TASK DETAILS: Copy each entry below exactly as it appears.

EXERCISE DATA section start

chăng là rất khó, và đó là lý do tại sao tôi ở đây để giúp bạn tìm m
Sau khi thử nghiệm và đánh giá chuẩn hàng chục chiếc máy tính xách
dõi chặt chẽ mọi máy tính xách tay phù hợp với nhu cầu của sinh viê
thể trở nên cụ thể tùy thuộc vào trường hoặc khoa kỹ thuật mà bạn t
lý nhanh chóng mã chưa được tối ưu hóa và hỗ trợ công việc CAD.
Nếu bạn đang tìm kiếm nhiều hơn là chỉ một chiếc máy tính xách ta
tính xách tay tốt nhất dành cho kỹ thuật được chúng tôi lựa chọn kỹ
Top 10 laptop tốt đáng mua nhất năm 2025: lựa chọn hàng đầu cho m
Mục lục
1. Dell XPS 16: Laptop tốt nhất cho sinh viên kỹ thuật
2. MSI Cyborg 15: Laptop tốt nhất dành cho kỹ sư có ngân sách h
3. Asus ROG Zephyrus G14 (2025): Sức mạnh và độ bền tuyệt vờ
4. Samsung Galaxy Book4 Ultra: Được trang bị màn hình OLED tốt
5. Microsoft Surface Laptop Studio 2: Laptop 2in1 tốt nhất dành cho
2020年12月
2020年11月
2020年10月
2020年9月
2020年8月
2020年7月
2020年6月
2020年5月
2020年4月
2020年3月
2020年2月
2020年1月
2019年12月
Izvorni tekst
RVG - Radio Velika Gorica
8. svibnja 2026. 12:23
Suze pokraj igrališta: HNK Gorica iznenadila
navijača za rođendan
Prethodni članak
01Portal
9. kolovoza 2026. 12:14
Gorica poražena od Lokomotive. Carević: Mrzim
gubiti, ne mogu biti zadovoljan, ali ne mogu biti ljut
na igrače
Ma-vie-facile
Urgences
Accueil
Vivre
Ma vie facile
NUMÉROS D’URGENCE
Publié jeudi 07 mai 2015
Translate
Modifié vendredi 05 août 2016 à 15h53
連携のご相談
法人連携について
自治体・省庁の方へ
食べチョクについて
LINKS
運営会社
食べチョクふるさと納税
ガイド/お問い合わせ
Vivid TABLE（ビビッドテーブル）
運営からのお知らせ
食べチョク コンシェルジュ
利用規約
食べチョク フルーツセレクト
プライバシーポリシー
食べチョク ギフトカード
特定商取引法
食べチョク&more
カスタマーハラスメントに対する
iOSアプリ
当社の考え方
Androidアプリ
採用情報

EXERCISE DATA section end

RESPONSE TO THIS TASK:
chăng là rất khó, và đó là lý do tại sao tôi ở đây để giúp bạn tìm m
Sau khi thử nghiệm và đánh giá chuẩn hàng chục chiếc máy tính xách
dõi chặt chẽ mọi máy tính xách tay phù hợp với nhu cầu của sinh viê
thể trở nên cụ thể tùy thuộc vào trường hoặc khoa kỹ thuật mà bạn t
lý nhanh chóng mã chưa được tối ưu hóa và hỗ trợ công việc CAD.
Nếu bạn đang tìm kiếm nhiều hơn là chỉ một chiếc máy tính xách ta
tính xách tay tốt nhất dành cho kỹ thuật được chúng tôi lựa chọn kỹ
Top 10 laptop tốt đáng mua nhất năm 2025: lựa chọn hàng đầu cho m
Mục lục
1. Dell XPS 16: Laptop tốt nhất cho sinh viên kỹ thuật
2. MSI Cyborg 15: Laptop tốt nhất dành cho kỹ sư có ngân sách h
3. Asus ROG Zephyrus G14 (2025): Sức mạnh và độ bền tuyệt vờ
4. Samsung Galaxy Book4 Ultra: Được trang bị màn hình OLED tốt
5. Microsoft Surface Laptop Studio 2: Laptop 2in1 tốt nhất dành cho
2020年12月
2020年11月
2020年10月
2020年9月
2020年8月
2020年7月
2020年6月
2020年5月
2020年4月
2020年3月
2020年2月
2020年1月
2019年12月
Izvorni tekst
RVG - Radio Velika Gorica
8. svibnja 2026. 12:23
Suze pokraj igrališta: HNK Gorica iznenadila
navijača za rođendan
Prethodni članak
01Portal
9. kolovoza 2026. 12:14
Gorica poražena od Lokomotive. Carević: Mrzim
gubiti, ne mogu biti zadovoljan, ali ne mogu biti ljut
na igrače
Ma-vie-facile
Urgences
Accueil
Vivre
Ma vie facile
NUMÉROS D’URGENCE
Publié jeudi 07 mai 2015
Translate
Modifié vendredi 05 août 2016 à 15h53
連携のご相談
法人連携について
自治体・省庁の方へ
食べチョクについて
LINKS
運営会社
食べチョクふるさと納税
ガイド/お問い合わせ
Vivid TABLE（ビビッドテーブル）
運営からのお知らせ
食べチョク コンシェルジュ
利用規約
食べチョク フルーツセレクト
プライバシーポリシー
食べチョク ギフトカード
特定商取引法
食べチョク&more
カスタマーハラスメントに対する
iOSアプリ
当社の考え方
Androidアプリ
採用情報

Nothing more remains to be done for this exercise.